• **WORK TASK**
Wherever the string "down" appears in the records, return the line that holds it.

• **DATASET EXCERPTS**
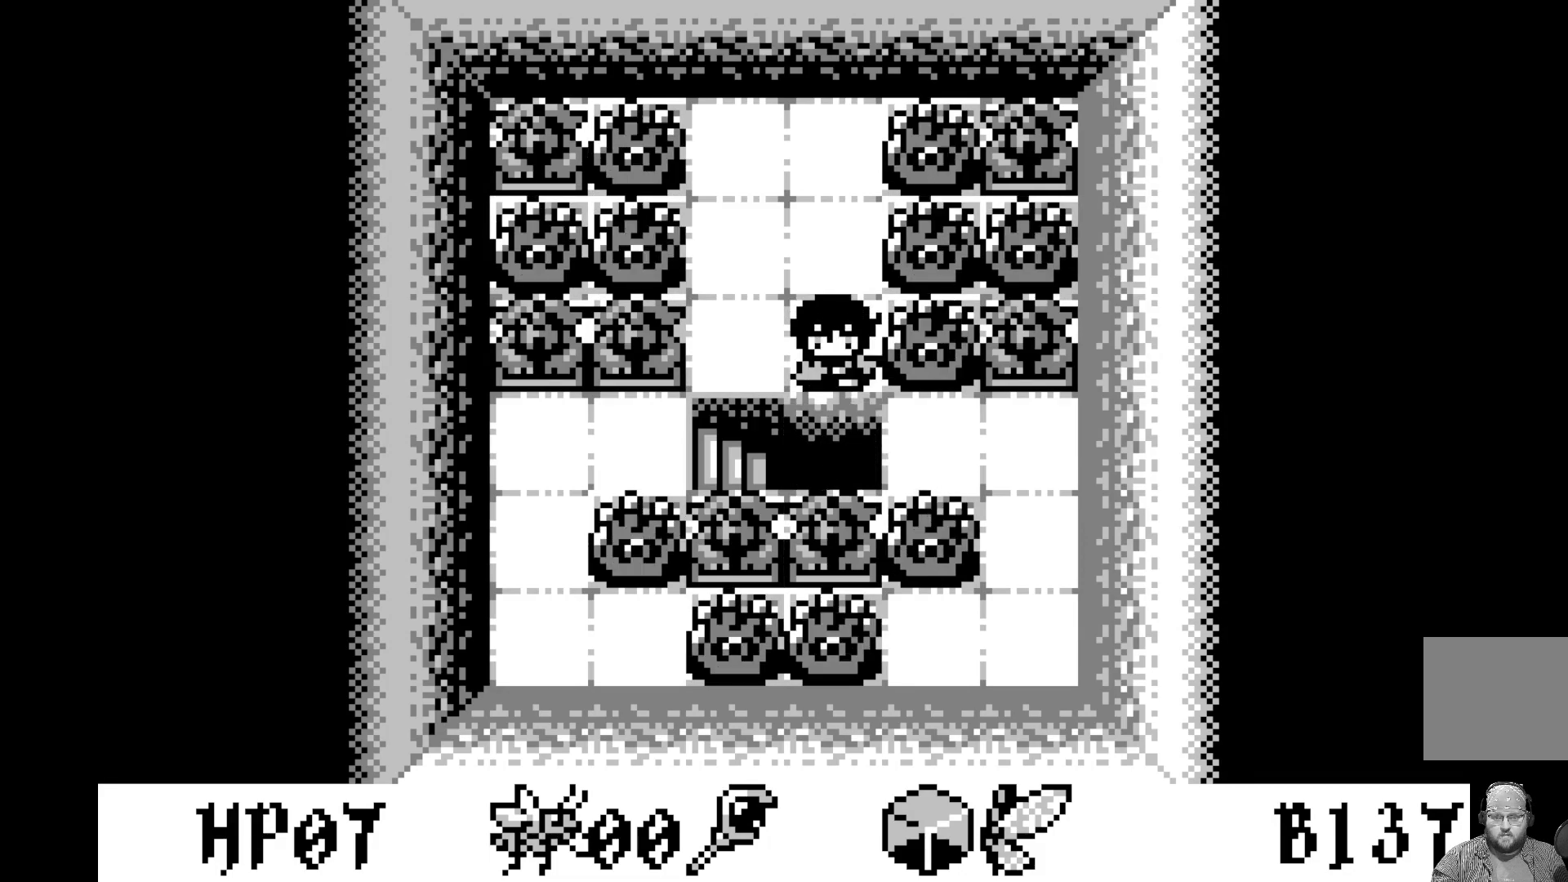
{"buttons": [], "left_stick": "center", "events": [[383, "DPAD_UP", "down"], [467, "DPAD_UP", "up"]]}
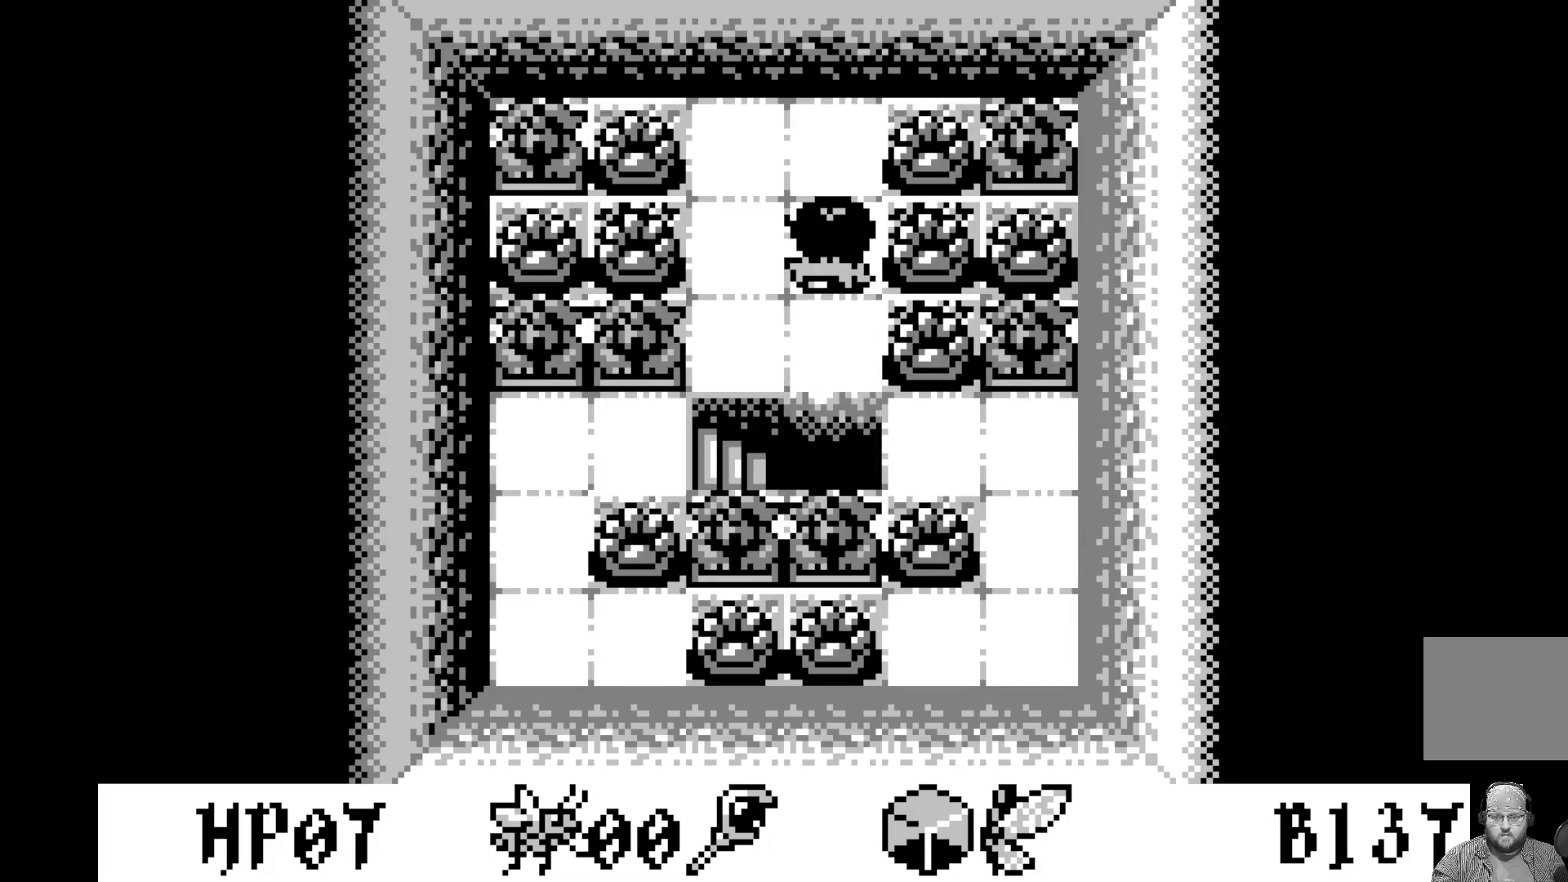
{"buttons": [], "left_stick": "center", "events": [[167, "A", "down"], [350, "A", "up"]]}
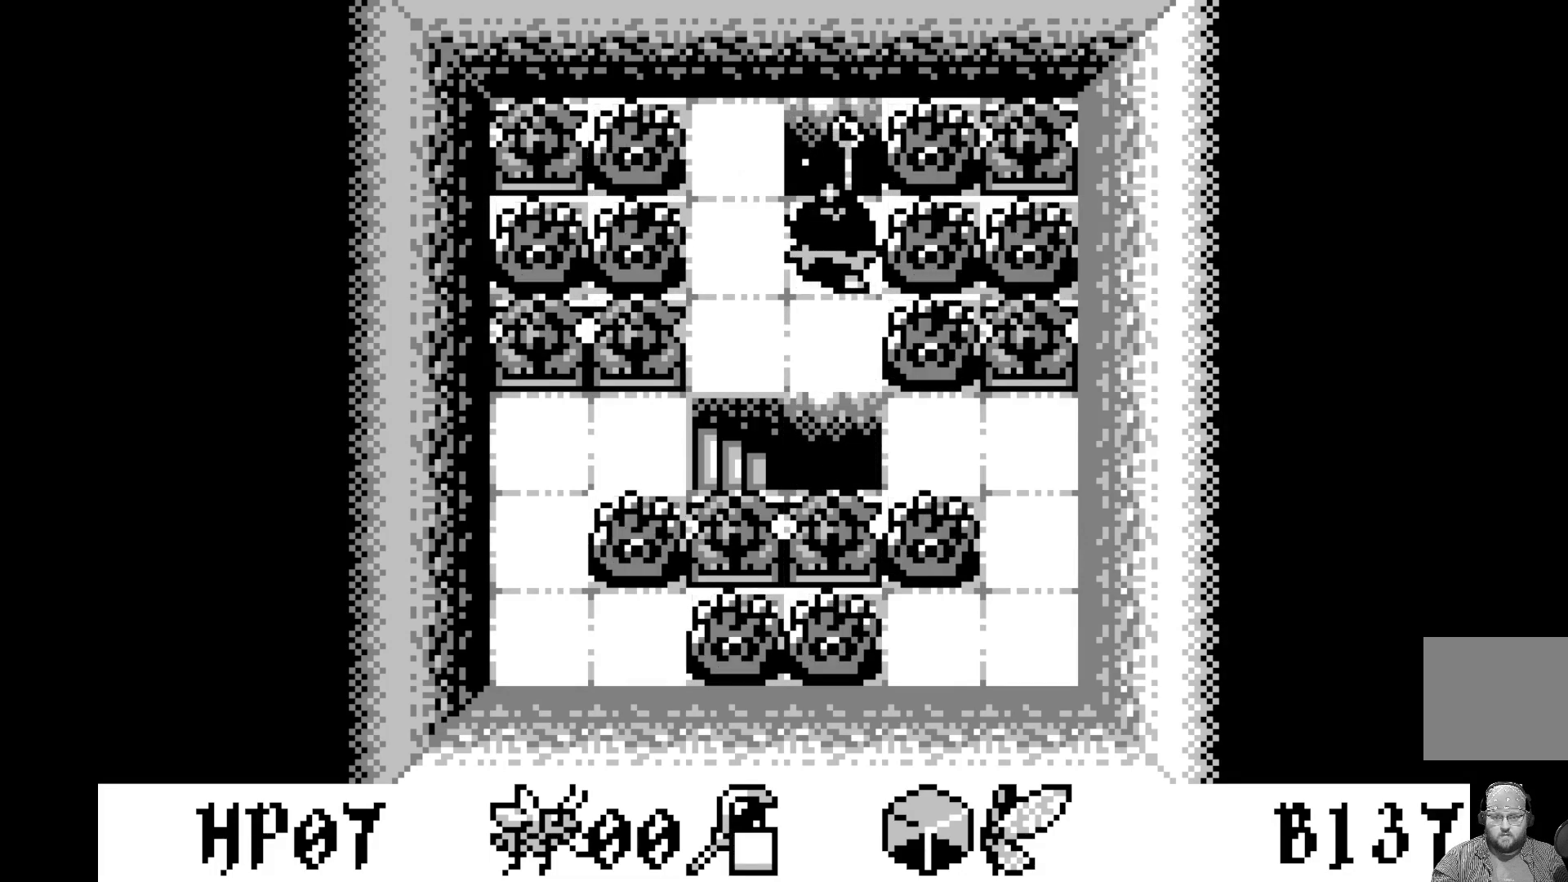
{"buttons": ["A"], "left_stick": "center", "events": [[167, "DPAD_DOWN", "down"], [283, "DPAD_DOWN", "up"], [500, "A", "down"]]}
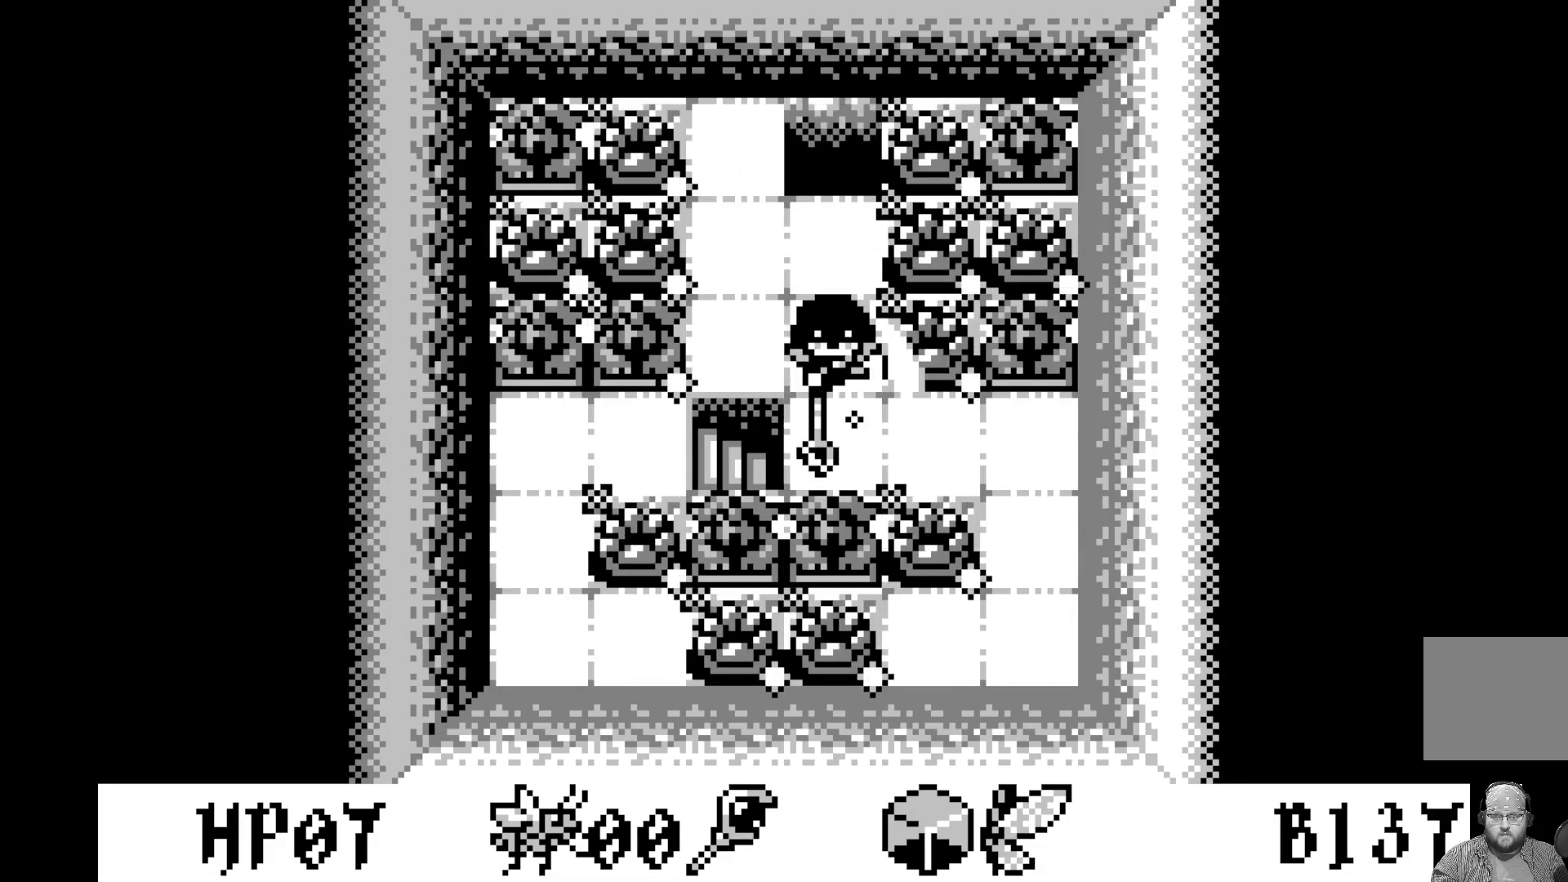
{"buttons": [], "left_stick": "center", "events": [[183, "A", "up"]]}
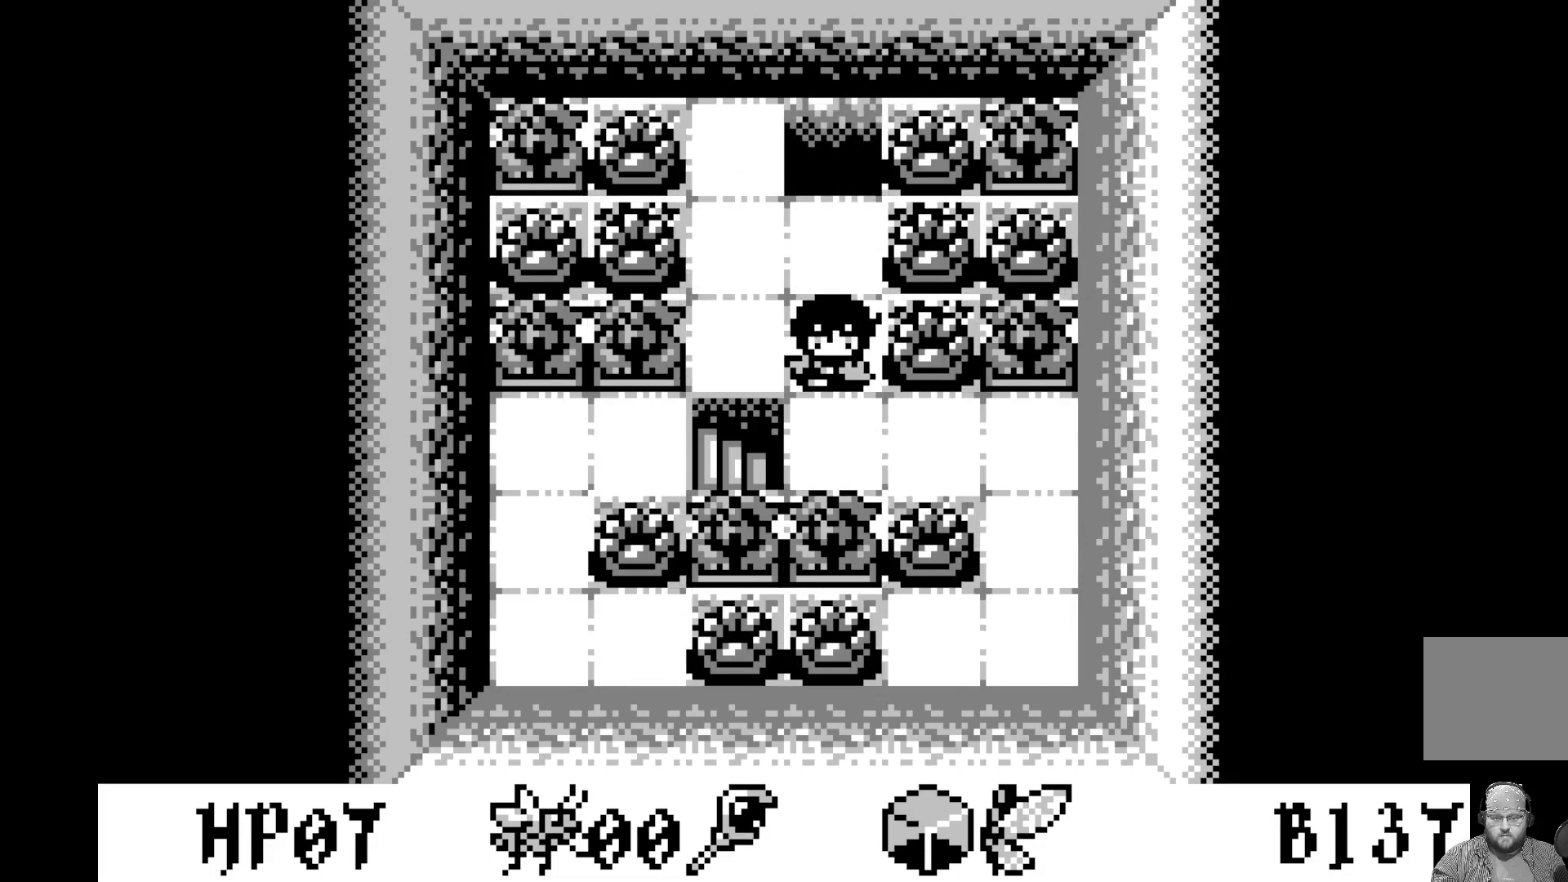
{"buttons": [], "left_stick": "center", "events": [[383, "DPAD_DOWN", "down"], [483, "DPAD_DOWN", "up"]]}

• **ANSWER BOX**
{"buttons": [], "left_stick": "center", "events": [[383, "DPAD_UP", "down"], [467, "DPAD_UP", "up"]]}
{"buttons": [], "left_stick": "center", "events": [[167, "A", "down"], [350, "A", "up"]]}
{"buttons": ["A"], "left_stick": "center", "events": [[167, "DPAD_DOWN", "down"], [283, "DPAD_DOWN", "up"], [500, "A", "down"]]}
{"buttons": [], "left_stick": "center", "events": [[383, "DPAD_DOWN", "down"], [483, "DPAD_DOWN", "up"]]}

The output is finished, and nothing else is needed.